===== PASSAGE

Definitely not a 17-40L body, closer in style to the 8-15L but not the same. As for Canon never putting a red ring on the hood.


----------



## NWPhil (Sep 16, 2014)

*Re: EF11-24mm F4L listed on a Japanese site*



YuengLinger said:


> TLN said:
> 
> 
> > Looks like fake. Front element from 14-24 Nikkor and the rest from 17-40.
> ...



Indeed, a very good point
F4 is ...very pausible, but that front element looks like the one from the Ts-e 17mm
Yeah, the body shell looks sort of outdated, if one compares it with recent WA zoom releases


----------



## LetTheRightLensIn (Sep 16, 2014)

*Re: EF11-24mm F4L listed on a Japanese site*



TLN said:


> Looks like fake. Front element from 14-24 Nikkor and the rest from 17-40.
> Canon will never put a red ring on a hood, it will be on a body, even with integrated hood.



Why not? The hood is integrated and where else would they put the ring?

Plus the inside of the hood and the front element look totally different than the 14-24 2.8 Nikkor.


----------



## davidcl0nel (Sep 16, 2014)

*Re: EF11-24mm F4L listed on a Japanese site*

The hood is so big, a red ring at the end of the lens wouldn't be very visible.


----------



## TexPhoto (Sep 16, 2014)

*Re: EF11-24mm F4L listed on a Japanese site*

That's not the hood! That's the body of lens. Yes with some parts stick out and make a hood. That would not be removable. And my 300mm f4 has the ring on the sliding but non-removable hood.


----------



## mackguyver (Sep 16, 2014)

*Re: EF11-24mm F4L listed on a Japanese site*



YuengLinger said:


> Fake. F/4 makes no sense.
> 
> The image is good PS, but still looks like PS.


+1, something about the lighting on the hood doesn't match the body of the lens & front element.

Also, um, well, I'm pretty sure Photokina is going on and it would make no sense for them to announce it later this year unless they do a development announcement this week.


----------



## sagittariansrock (Sep 16, 2014)

*Re: EF11-24mm F4L listed on a Japanese site*

It could be exceptionally good photoshop, but it could also be real.
1. Canon does put L rings on hoods, and in this case the hood is integrated.
2. The spacing between the FL markers is very realistic for a UWA.
3. The ridges on the hood are Canon-style, not like the 14-24.
4. The bulge of the front element and the rings around it look neither like the 14-24, nor the TSE 17mm or the 14/2.8L II. It is very distinctive.

==========
===== SUPPLIED ENTRIES

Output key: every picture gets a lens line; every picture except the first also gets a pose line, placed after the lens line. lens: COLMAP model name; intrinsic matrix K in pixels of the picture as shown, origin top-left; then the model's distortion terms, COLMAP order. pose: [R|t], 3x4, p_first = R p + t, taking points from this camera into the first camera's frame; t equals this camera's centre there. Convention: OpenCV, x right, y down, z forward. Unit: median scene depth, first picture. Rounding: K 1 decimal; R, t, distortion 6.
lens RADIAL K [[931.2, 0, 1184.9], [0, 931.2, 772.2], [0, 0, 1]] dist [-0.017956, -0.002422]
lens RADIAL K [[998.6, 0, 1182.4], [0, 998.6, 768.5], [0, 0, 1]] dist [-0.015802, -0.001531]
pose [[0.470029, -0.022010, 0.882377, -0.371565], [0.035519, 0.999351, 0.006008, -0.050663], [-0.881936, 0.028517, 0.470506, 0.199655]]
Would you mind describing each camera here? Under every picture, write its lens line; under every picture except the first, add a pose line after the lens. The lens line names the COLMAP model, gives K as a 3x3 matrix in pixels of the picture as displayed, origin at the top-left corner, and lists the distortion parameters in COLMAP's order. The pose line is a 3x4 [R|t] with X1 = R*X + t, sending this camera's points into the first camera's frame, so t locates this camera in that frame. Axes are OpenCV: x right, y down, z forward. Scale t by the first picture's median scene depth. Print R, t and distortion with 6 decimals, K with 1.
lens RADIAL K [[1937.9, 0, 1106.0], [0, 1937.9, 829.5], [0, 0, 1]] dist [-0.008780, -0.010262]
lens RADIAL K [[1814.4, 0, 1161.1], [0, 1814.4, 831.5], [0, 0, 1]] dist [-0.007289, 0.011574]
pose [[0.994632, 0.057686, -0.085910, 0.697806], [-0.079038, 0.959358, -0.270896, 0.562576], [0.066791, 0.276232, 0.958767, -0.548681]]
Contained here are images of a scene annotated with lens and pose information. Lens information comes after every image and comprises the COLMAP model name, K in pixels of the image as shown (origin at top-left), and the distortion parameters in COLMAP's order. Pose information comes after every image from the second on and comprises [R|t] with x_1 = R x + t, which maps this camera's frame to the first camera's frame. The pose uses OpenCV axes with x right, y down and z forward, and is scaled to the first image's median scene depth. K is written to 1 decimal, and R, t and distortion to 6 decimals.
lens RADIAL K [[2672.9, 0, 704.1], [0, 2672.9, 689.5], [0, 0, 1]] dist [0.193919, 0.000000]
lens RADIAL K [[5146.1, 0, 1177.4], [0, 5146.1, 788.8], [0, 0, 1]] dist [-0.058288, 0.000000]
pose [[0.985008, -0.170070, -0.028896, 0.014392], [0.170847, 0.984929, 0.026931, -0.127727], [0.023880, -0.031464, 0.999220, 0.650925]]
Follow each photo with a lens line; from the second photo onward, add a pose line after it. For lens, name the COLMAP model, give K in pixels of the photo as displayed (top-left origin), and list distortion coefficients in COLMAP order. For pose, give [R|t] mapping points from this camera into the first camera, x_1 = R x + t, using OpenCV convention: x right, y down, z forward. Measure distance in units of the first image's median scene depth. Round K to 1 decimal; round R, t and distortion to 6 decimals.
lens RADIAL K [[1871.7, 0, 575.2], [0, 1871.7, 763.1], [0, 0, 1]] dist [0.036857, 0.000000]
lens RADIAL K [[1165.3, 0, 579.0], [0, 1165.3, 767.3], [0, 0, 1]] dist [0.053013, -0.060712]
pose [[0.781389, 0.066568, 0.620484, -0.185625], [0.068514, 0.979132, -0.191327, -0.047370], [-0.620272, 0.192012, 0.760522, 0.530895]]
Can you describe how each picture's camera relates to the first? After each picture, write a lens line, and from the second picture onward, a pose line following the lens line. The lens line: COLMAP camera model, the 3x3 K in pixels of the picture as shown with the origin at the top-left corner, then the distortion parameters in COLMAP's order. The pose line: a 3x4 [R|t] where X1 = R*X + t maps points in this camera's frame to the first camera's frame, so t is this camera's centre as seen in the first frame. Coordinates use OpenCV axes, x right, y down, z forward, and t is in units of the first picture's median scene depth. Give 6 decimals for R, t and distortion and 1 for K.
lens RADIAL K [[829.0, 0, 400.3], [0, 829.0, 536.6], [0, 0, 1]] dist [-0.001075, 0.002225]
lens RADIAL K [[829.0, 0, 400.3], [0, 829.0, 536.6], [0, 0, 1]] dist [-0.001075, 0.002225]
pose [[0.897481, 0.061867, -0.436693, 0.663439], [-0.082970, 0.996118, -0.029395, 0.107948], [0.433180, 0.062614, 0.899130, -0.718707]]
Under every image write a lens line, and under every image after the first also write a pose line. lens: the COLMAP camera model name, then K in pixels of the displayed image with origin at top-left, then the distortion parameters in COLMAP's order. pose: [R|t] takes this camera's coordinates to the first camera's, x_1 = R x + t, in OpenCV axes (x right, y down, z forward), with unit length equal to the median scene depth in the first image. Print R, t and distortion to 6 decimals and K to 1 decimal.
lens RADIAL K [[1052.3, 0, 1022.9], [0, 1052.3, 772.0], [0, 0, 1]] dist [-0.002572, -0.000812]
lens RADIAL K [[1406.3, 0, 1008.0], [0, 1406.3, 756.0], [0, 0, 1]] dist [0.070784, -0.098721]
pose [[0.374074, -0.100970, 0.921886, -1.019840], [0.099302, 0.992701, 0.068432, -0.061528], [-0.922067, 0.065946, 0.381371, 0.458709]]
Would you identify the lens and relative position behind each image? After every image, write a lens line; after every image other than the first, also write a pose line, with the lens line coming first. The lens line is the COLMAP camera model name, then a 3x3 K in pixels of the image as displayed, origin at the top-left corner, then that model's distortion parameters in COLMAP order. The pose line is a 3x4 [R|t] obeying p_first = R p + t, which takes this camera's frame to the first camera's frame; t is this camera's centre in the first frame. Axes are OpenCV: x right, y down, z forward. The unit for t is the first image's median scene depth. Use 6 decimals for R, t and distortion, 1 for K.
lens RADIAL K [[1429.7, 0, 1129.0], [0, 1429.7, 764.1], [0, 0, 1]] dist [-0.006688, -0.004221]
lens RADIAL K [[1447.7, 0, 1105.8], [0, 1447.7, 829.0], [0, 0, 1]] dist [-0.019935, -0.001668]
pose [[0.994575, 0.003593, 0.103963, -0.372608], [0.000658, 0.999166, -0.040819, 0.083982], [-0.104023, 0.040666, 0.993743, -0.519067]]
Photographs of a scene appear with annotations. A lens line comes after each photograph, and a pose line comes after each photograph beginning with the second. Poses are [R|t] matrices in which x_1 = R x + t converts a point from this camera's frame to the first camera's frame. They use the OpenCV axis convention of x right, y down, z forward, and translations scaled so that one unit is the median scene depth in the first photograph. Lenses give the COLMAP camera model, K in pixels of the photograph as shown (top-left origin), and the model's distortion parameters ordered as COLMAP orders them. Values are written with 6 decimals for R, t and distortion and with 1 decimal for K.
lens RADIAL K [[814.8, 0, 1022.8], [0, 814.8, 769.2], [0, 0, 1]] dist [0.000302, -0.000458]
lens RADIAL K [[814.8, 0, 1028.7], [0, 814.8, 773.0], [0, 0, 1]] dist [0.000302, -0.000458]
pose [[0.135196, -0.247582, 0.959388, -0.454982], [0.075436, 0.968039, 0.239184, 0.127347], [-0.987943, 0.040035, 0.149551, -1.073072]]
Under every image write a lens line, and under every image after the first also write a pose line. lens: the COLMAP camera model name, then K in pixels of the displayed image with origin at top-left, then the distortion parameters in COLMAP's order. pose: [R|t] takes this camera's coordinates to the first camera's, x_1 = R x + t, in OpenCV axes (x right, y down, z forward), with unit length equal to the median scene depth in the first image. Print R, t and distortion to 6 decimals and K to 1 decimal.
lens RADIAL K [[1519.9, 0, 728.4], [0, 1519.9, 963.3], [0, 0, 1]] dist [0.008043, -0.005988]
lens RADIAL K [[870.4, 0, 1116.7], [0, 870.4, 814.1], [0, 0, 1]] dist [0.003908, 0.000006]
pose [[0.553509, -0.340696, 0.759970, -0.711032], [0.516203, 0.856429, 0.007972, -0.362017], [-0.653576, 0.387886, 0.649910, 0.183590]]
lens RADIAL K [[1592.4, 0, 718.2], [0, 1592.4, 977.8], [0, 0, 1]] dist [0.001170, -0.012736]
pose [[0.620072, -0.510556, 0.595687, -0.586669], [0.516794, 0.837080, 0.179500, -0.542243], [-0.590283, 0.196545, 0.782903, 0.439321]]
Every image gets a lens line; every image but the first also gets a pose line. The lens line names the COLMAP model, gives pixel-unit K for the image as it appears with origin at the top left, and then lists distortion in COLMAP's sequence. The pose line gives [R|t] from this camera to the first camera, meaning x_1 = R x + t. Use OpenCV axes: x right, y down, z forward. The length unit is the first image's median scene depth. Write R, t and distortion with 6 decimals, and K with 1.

==========

EXERCISE SET:
#1 In the lens forum thread, starting at "## davidcl0nel (Sep" and ending at "be very visible.", write the passage out again with "red ring" changed to "red band".
#2 According to the lens forum thread, where is the ring on TexPhoto's 300mm f4?

OUTPUTS BY TASK:
#1
## davidcl0nel (Sep 16, 2014)

*Re: EF11-24mm F4L listed on a Japanese site*

The hood is so big, a red band at the end of the lens wouldn't be very visible.

#2 On the sliding but non-removable hood.